• _To do_
Print, exactly as written, the line containing "la scelta di sostituire Evani e Lombardo" and every line after it, ending with the final line of the data below.

• _Recorded data_
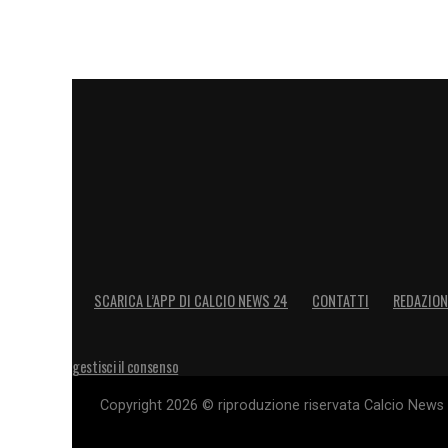
una semplice azienda? Il rischio è quello
la scelta di sostituire Evani e Lombardo
risultati disastrosi. Oggi più che mai 
sarebbe un segnale di coerenza, stabilità 
Continuare a tergiversare, invece, signi
futuro blucerchiato.
SCARICA L’APP DI CALCIO NEWS 24
CONTATTI
REDAZION
gestisci il consenso
Copyright 2026 © riproduzione riservata Calcio News 2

• _Result of the task_
la scelta di sostituire Evani e Lombardo
risultati disastrosi. Oggi più che mai 
sarebbe un segnale di coerenza, stabilità 
Continuare a tergiversare, invece, signi
futuro blucerchiato.
SCARICA L’APP DI CALCIO NEWS 24
CONTATTI
REDAZION
gestisci il consenso
Copyright 2026 © riproduzione riservata Calcio News 2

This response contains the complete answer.